I'm a diehard fan, true, but I think many people will like it if they give it a chance. The Beloved and In the End really stand out for me. And his ITISTL really rocks nicely!

As much as I (like most) wanted "Cat to come back", a small, weird part of me actually misses the strictly nasheed Yusuf. So this is a happy middle ground! ...For many... I think he's done a wonderful, wonderful thing with this album. It's a very touching album, and nicely crafted, technically speaking.

Peace!

 
At 11/24/2006 08:12:00 PM, Anonymous Anonymous said...

that's ...

entertainment/yusuf/yusuf.html

 
At 11/24/2006 08:17:00 PM, Blogger Chancelucky said...

Anonymous,
many thanks for the link. I'll look forward to listening to an Other Cup.
It's good to see that after 30 years the man is still an idealist.

 
At 12/13/2006 10:28:00 PM, Anonymous Anonymous said...

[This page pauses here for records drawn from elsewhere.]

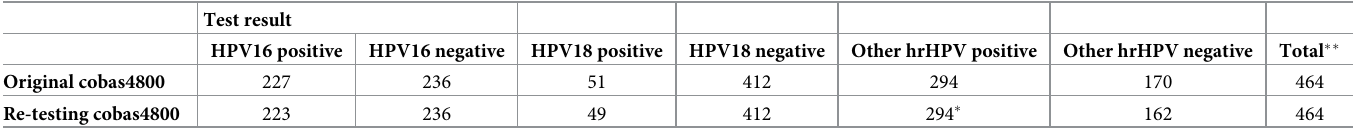
Table 1. Distribution of HPV positive and negative results in the original cobas4800 test, and the re-test cobas4800 result, respectively.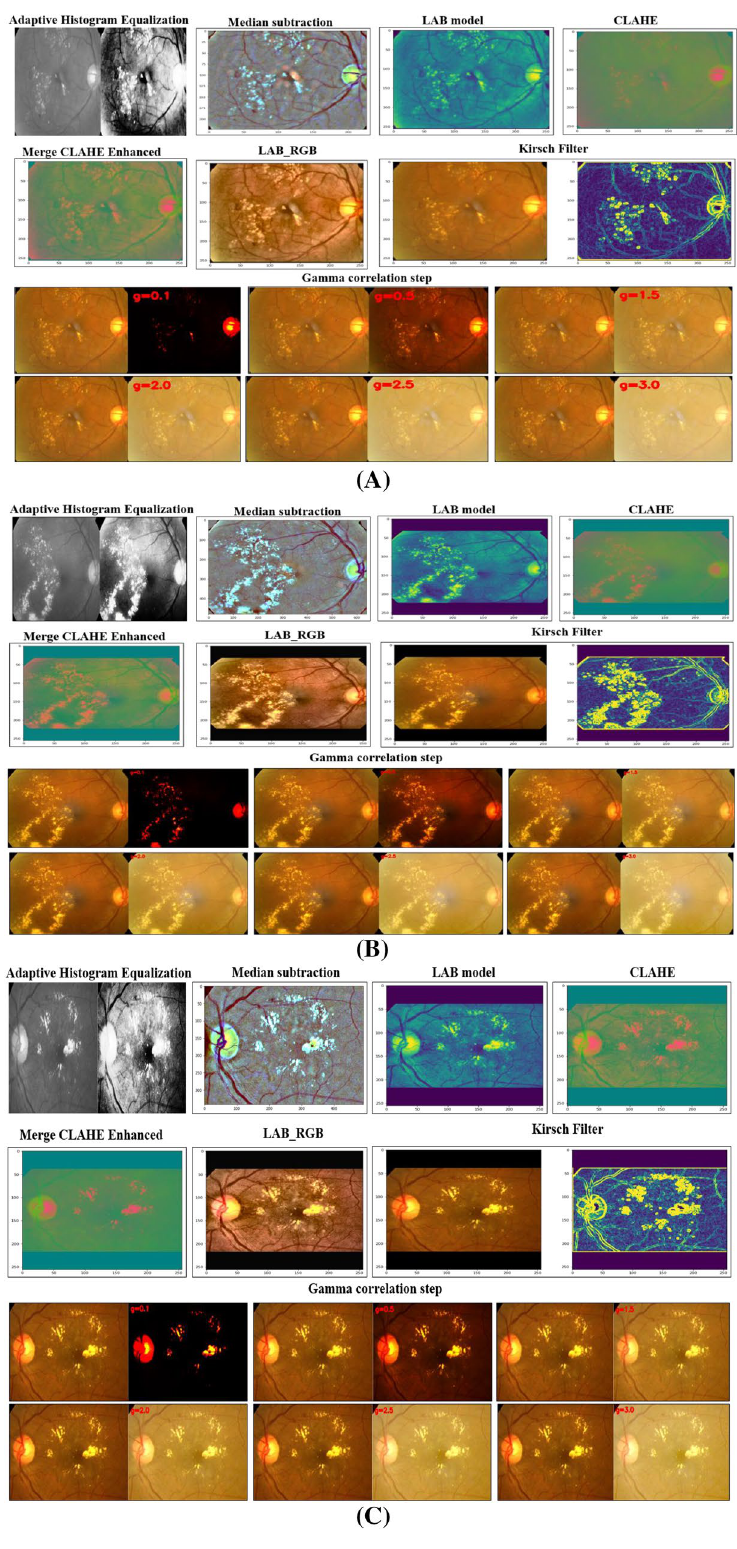
Figure 2. Preprocessing algorithm results ( A – C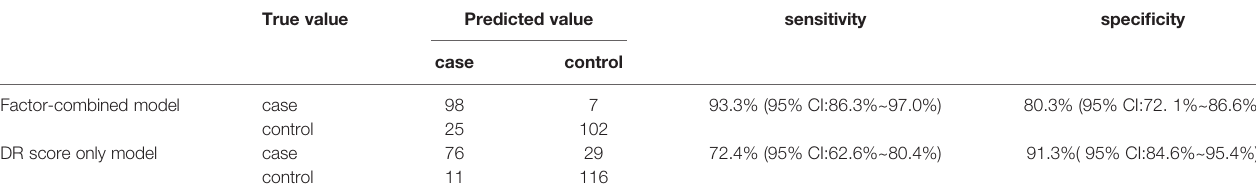
TABLE 5 | The classi fi cation results of all diabetes subjects for screening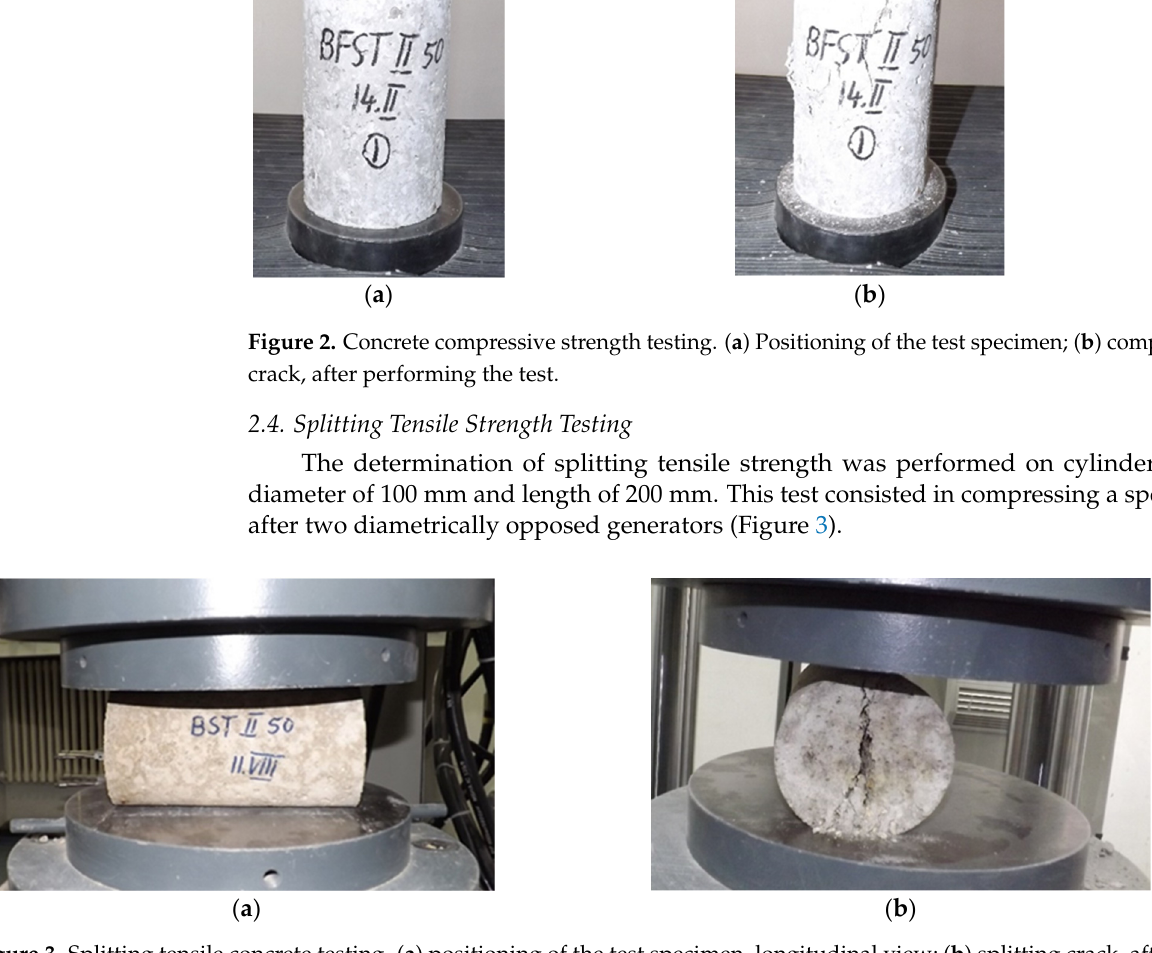
Figure 3. Splitting tensile concrete testing. ( a ) positioning of the test specimen, longitudinal view; ( b ) splitting crack, after performing the test.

I don't believe you will like it because I don't think you ever understood or appreciated Cat Steven's music to begin with. You describe it as syrupy sweet girl's music? Also, if you had any idea of all the charities he has begun and how his own money has been going to back up what he sang of, (for years)you could not possibly agree with our moronic government's decision to keep him out of the country. Or are you one of those politically correct idiots who believe everything our government tells us? Also, Frampton, the BeeGees, ELO, would be a tremendous improvement over rap, hip hop and most of the crap that is considered music these days. Moonshadow was written just because while he was living in Spain he noticed you could really see the moon's shadow there because there was very little electric light where he was at, nothing whatsoever to do with anyone dying. Don't you listen to the lyrics at all? As for Jimi Hendrix, yes he was a fabulous once in a lifetime artist, but he didn't really live much of a life of self discovery and he certainly didn't contribute anything to bettering the world other than his music. In fact, he just sort of selfishly wasted his life in a drug induced frenzy. Lastly, would love to see you try to dance to those tunes from Tea For The Tillerman, no way can you dance to them, they aren't polkas or dance tunes.